When Mike Bevan’s father died suddenly last year, he dutifully stepped into a family leadership role.
To help his mother, the senior history major from Winston-Salem immediately assumed household responsibilities great and small – from handling the insurance policies to winterizing the lawn equipment.
He also enrolled in “Fathers and Daughters,” the only known college class in the country devoted exclusively to dad-daughter relationships, to help his sister cope with their loss.
“I’m the next male role model in her life,” said Bevan (’12), an ROTC student following in his father’s military footsteps by commissioning as a Second Lieutenant in the Army upon graduation. “I’m thankful that he taught me how to solve problems and become financially independent. I want to help my sister with that as best I can.”
Professor of adolescent and educational psychology Linda Nielsen, a nationally renowned expert on father-daughter relationships, has taught the course for more than 20 years.
Her latest book, Father-Daughter Relationships: Contemporary Research and Issues, examines what improves or weakens these relationships and their impact on society. Written to aid social workers, family counselors, mental health practitioners and educators, Nielsen’s special interest is helping divorced and estranged dads and daughters reunite or strengthen their bonds.
“In the legal system during custody cases and too often in the college curriculum, fathers are treated unfairly in terms of sexist, denigrating stereotypes that portray mothers as superior to fathers. In our society, we still tend to denigrate, demoralize, disenfranchise and demean dads,” said Nielsen. “One of the goals of the ‘Fathers and Daughters’ class is to help male and female students recognize these negative stereotypes and move beyond them to create or to help others create more meaningful relationships.”

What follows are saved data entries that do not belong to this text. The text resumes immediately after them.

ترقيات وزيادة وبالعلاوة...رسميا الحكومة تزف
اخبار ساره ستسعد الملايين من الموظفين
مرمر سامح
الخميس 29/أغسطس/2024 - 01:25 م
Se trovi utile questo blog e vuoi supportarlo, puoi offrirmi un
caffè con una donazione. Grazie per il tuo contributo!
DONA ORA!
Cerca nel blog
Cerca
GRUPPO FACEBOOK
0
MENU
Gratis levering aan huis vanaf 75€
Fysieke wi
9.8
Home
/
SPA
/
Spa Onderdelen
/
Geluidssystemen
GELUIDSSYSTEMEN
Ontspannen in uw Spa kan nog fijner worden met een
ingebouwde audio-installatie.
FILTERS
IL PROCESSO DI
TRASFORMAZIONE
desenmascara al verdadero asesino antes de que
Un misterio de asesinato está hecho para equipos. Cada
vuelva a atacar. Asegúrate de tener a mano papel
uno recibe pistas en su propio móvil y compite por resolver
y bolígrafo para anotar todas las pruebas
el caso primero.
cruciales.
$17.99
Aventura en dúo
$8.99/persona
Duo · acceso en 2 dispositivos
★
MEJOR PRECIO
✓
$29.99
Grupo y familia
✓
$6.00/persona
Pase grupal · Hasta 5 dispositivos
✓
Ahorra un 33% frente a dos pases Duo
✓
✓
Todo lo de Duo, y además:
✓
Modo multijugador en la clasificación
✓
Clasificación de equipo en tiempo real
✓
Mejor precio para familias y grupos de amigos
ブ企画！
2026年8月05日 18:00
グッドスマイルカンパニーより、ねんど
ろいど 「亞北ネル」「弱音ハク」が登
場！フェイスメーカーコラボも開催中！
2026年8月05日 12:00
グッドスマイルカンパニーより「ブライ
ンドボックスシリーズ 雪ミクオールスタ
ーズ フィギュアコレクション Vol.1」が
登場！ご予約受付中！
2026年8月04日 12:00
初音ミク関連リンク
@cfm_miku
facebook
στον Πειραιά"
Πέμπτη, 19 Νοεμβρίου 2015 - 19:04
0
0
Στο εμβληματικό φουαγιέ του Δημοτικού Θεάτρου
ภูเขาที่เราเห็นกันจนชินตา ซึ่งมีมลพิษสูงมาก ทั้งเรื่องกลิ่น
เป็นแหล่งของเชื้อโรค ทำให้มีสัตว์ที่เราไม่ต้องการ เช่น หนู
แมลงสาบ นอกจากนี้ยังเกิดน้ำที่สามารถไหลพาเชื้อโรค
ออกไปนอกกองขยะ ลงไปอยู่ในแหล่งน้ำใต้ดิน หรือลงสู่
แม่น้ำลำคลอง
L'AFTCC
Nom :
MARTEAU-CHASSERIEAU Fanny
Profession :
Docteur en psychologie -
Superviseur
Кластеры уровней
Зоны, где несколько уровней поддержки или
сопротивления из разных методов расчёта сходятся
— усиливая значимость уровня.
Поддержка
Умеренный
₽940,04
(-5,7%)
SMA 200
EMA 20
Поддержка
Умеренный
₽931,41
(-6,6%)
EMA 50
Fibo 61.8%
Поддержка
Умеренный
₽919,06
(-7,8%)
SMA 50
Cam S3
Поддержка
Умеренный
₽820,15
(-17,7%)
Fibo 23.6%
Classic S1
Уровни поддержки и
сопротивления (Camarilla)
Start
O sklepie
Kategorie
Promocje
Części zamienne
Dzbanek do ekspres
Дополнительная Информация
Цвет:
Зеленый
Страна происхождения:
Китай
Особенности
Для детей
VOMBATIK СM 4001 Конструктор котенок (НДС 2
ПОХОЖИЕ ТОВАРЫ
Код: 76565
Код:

For Bevan, whose healing and adapting process continues, the class has provided an opportunity to share personal insights about fathers in military families while learning how to help his sister now that their father is no longer alive.
Read what other students have to say about “Fathers and Daughters.”
Dina Nosenko (’12), Psychology Major from Ukraine
“I have a good relationship with my father, but in my country, the father is an authoritative figure. Dr. Nielsen makes me think of my father more in an intimate way. I now think about his feelings.”
Nonsenko said class assignments, such as an interview with her father, have made them closer even though they are thousands of miles away. In conversations related to her assignments, Nosenko first heard the story of how her parents met, read the love letters they wrote to each other when they were her age, and talked to her father about why they married after just two weeks.
She said it’s important that women look for something meaningful in their relationships, a common ground that binds them. She strengthened her bond with her father when she learned that he, too, was uncertain about his future at one time.
“He said, ‘I have no idea what I’m going to do. I remember it was the scariest time of my life.’ Knowing that he felt the same way and would support me no matter what was reassuring.”
Sharonna Taylor-Howard (’11), Spanish Major originally from Pittsburgh, Pa.
“Sometimes you just need to start a deeper conversation.”
Not only did Taylor-Howard want to improve her relationship with her father, but – as the only person in the class with a child of her own – she also wanted to better understand the perspective of her two-year-old son’s father.
“A lot of the research we read on fathers, and particularly African American, young, single fathers, applied to me,” said Taylor-Howard, who now works in the Office of Academic Advising.
“One thing Dr. Nielsen talks about is phoning your dad to talk about more than just money or because your car isn’t working,” she added. “Now I find myself calling him for relationship advice, which is usually what I would have called my mom for. But I’ve realized that since my dad’s a man, he can tell me better.”
Maria Binney (’12), Psychology Major from Roswell, Ga.
“I think that ‘Fathers and Daughters’ may be the most important class I have taken in college. Not only did we learn about all types of diverse family structures including divorced parents, biracial parents, gay parents, families living in poverty, and a variety of other situations, I learned something valuable that is not taught in any other class: to value my own family.”
Even though Binney always considered herself close to her father, she said Nielsen’s course and books are full of advice for both fathers and daughters on how to communicate more effectively with each other – a life skill she will always remember and practice.
“This unique class is a must-take at Wake Forest, and will impact each student’s life far more than he or she expects going into it. I know that after laughing together and crying together at times, everyone in my class would recommend this class to others.”